YOUR ASSIGNMENT —
Print the listing that follows, character for character.

········

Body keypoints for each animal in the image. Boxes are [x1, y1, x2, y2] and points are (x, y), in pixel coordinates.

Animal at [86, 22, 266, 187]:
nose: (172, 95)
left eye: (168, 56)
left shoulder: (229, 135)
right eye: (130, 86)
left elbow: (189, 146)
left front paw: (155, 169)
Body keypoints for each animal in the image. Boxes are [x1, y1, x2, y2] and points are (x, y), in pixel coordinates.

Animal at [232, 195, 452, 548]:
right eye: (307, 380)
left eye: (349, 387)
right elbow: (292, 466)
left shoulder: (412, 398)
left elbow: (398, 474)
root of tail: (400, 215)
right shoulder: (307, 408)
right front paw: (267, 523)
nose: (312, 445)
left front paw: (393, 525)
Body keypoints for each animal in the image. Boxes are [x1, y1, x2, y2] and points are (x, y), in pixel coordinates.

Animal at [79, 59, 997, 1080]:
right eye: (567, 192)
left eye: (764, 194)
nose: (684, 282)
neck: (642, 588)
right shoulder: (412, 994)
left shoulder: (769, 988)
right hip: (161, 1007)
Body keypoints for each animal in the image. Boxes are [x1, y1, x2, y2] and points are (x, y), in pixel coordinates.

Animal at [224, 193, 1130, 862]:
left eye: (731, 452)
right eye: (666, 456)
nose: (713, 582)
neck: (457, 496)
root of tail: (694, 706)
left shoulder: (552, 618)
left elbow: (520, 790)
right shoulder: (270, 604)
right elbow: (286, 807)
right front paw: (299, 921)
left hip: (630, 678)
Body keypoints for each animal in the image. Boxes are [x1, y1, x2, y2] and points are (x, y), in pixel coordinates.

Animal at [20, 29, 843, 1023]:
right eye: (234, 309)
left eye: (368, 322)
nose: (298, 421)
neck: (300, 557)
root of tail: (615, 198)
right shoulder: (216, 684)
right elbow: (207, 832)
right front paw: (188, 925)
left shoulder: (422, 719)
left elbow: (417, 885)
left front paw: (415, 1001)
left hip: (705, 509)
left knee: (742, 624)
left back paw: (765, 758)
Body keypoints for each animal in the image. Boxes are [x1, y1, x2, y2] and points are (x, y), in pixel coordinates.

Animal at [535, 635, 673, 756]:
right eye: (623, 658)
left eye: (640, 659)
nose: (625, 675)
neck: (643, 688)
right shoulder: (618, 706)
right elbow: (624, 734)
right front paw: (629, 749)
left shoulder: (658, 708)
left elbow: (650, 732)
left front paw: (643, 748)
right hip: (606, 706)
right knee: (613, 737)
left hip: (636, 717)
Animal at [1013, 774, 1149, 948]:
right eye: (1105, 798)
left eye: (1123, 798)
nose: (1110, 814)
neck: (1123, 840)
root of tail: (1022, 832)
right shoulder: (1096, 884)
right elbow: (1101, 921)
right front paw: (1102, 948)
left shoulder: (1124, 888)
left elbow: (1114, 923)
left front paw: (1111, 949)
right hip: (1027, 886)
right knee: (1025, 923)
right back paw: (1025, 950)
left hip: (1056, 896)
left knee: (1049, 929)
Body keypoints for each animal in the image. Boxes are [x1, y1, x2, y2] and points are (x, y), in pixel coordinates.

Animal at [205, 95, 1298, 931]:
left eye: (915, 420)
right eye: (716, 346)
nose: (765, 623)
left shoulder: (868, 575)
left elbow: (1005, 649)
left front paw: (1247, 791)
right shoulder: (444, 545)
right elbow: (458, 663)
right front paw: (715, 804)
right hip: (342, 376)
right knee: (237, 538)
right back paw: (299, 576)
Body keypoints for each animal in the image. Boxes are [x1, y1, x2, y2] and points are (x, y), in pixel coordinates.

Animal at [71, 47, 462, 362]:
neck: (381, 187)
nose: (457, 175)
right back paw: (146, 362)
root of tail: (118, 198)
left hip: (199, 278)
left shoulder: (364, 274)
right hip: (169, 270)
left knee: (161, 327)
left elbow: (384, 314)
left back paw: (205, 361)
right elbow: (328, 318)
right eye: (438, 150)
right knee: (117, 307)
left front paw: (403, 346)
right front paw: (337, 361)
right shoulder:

········

ANSWER BOX —
Body keypoints for each animal in the image. Boxes are [x1, y1, x2, y2] and points are (x, y), in pixel coordinates.

Animal at [86, 22, 266, 187]:
nose: (172, 95)
left eye: (168, 56)
left shoulder: (229, 135)
right eye: (130, 86)
left elbow: (189, 146)
left front paw: (155, 169)
Body keypoints for each animal in the image. Boxes are [x1, y1, x2, y2] and points are (x, y), in pixel coordinates.

Animal at [232, 195, 452, 548]:
right eye: (307, 380)
left eye: (349, 387)
right elbow: (292, 466)
left shoulder: (412, 398)
left elbow: (398, 474)
root of tail: (400, 215)
right shoulder: (307, 408)
right front paw: (267, 523)
nose: (312, 445)
left front paw: (393, 525)
Body keypoints for each animal in the image. Boxes are [x1, y1, x2, y2] and points are (x, y), in pixel coordinates.

Animal at [79, 59, 997, 1080]:
right eye: (567, 192)
left eye: (764, 194)
nose: (684, 282)
neck: (642, 588)
right shoulder: (412, 994)
left shoulder: (769, 988)
right hip: (161, 1007)
Body keypoints for each animal in the image. Boxes are [x1, y1, x2, y2] and points are (x, y), in pixel coordinates.

Animal at [224, 193, 1130, 862]:
left eye: (731, 452)
right eye: (666, 456)
nose: (713, 582)
neck: (457, 496)
root of tail: (694, 706)
left shoulder: (552, 618)
left elbow: (520, 790)
right shoulder: (270, 604)
right elbow: (286, 807)
right front paw: (299, 921)
left hip: (630, 678)
Body keypoints for each animal in the image. Boxes are [x1, y1, x2, y2] and points are (x, y), in pixel coordinates.

Animal at [20, 29, 843, 1023]:
right eye: (234, 309)
left eye: (368, 322)
nose: (298, 421)
neck: (300, 557)
root of tail: (615, 198)
right shoulder: (216, 684)
right elbow: (207, 832)
right front paw: (188, 925)
left shoulder: (422, 719)
left elbow: (417, 885)
left front paw: (415, 1001)
left hip: (705, 509)
left knee: (742, 624)
left back paw: (765, 758)
Body keypoints for each animal in the image. Boxes are [x1, y1, x2, y2] and points are (x, y), in pixel coordinates.

Animal at [535, 635, 673, 756]:
right eye: (623, 658)
left eye: (640, 659)
nose: (625, 675)
neck: (643, 688)
right shoulder: (618, 706)
right elbow: (624, 734)
right front paw: (629, 749)
left shoulder: (658, 708)
left elbow: (650, 732)
left front paw: (643, 748)
right hip: (606, 706)
right knee: (613, 737)
left hip: (636, 717)
Animal at [1013, 774, 1149, 948]:
right eye: (1105, 798)
left eye: (1123, 798)
nose: (1110, 814)
neck: (1123, 840)
root of tail: (1022, 832)
right shoulder: (1096, 884)
right elbow: (1101, 921)
right front paw: (1102, 948)
left shoulder: (1124, 888)
left elbow: (1114, 923)
left front paw: (1111, 949)
right hip: (1027, 886)
right knee: (1025, 923)
right back paw: (1025, 950)
left hip: (1056, 896)
left knee: (1049, 929)
Body keypoints for each animal in the image. Boxes are [x1, y1, x2, y2] and points are (x, y), in pixel coordinates.

Animal at [205, 95, 1298, 931]:
left eye: (915, 420)
right eye: (716, 346)
nose: (765, 623)
left shoulder: (868, 575)
left elbow: (1005, 649)
left front paw: (1247, 791)
right shoulder: (444, 545)
right elbow: (458, 663)
right front paw: (715, 804)
right hip: (342, 376)
right knee: (237, 538)
right back paw: (299, 576)
Body keypoints for each animal in the image. Boxes are [x1, y1, x2, y2] and points are (x, y), in pixel coordinates.

Animal at [71, 47, 462, 362]:
neck: (381, 187)
nose: (457, 175)
right back paw: (146, 362)
root of tail: (118, 198)
left hip: (199, 278)
left shoulder: (364, 274)
right hip: (169, 270)
left knee: (161, 327)
left elbow: (384, 314)
left back paw: (205, 361)
right elbow: (328, 318)
right eye: (438, 150)
right knee: (117, 307)
left front paw: (403, 346)
right front paw: (337, 361)
right shoulder:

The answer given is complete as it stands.